Persyaratan A:
Tuliskan lagi bagian teks tentang mutu lembaga legislatif dari "Mutu Lembaga Legislatif" sampai "panja kerap berbenturan.", tetapi ganti "kehadiran" dengan "partisipasi".
Persyaratan B:
Jawab pertanyaan berikut berdasarkan teks tentang mutu lembaga legislatif.
(i) Alasan apa yang disebutkan sebagian pihak untuk tingkat kehadiran yang rendah dalam rapat?
(ii) Berapa RUU yang harus diselesaikan dalam Prolegnas 2014-2019?
(iii) Berapa RUU yang baru diselesaikan saat memasuki 2017?

--- Teks ---

Baca berita tanpa iklan. Gabung Kompas.com+

Mutu Lembaga Legislatif

Kompas.com - 14/03/2017, 18:18 WIB

oleh: Siswono Yudo Husodo

Menurunnya kualitas DPR RI dan DPRD provinsi/kabupaten/kota sudah sering disampaikan oleh berbagai kalangan.

Beberapa parameter untuk mengukurnya adalah, pertama, tingkat kehadiran yang rendah pada rapat paripurna atau rapat- rapat komisi dan badan serta panitia khusus (pansus) dan panitia kerja (panja). Ada yang beralasan hal ini terjadi karena jadwal rapat komisi, badan, pansus, atau panja kerap berbenturan.

Kedua, produktivitas DPR dari periode ke periode juga rendah, selalu gagal merampungkan Program Legislasi Nasional (Prolegnas). Pada Prolegnas 2014- 2019 yang ditetapkan DPR terdapat 183 RUU yang harus diselesaikan. Memasuki 2017, baru 14 RUU yang diselesaikan.

--- Data Masukan ---

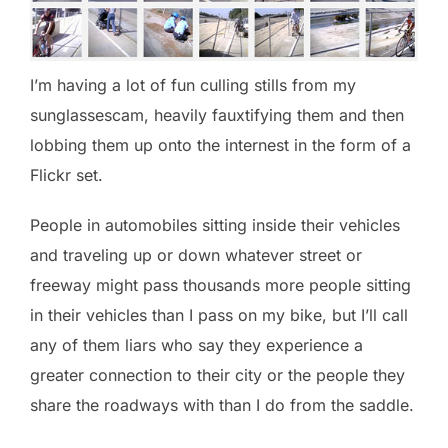
I’m having a lot of fun culling stills from my
sunglassescam, heavily fauxtifying them and then
lobbing them up onto the internest in the form of a
Flickr set.
People in automobiles sitting inside their vehicles
and traveling up or down whatever street or
freeway might pass thousands more people sitting
in their vehicles than I pass on my bike, but I’ll call
any of them liars who say they experience a
greater connection to their city or the people they
share the roadways with than I do from the saddle.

---

Hasil Tugas A:
Mutu Lembaga Legislatif

Kompas.com - 14/03/2017, 18:18 WIB

oleh: Siswono Yudo Husodo

Menurunnya kualitas DPR RI dan DPRD provinsi/kabupaten/kota sudah sering disampaikan oleh berbagai kalangan.

Beberapa parameter untuk mengukurnya adalah, pertama, tingkat partisipasi yang rendah pada rapat paripurna atau rapat- rapat komisi dan badan serta panitia khusus (pansus) dan panitia kerja (panja). Ada yang beralasan hal ini terjadi karena jadwal rapat komisi, badan, pansus, atau panja kerap berbenturan.

Hasil Tugas B:
(i) Jadwal rapat komisi, badan, pansus, atau panja kerap berbenturan.
(ii) 183 RUU.
(iii) 14 RUU.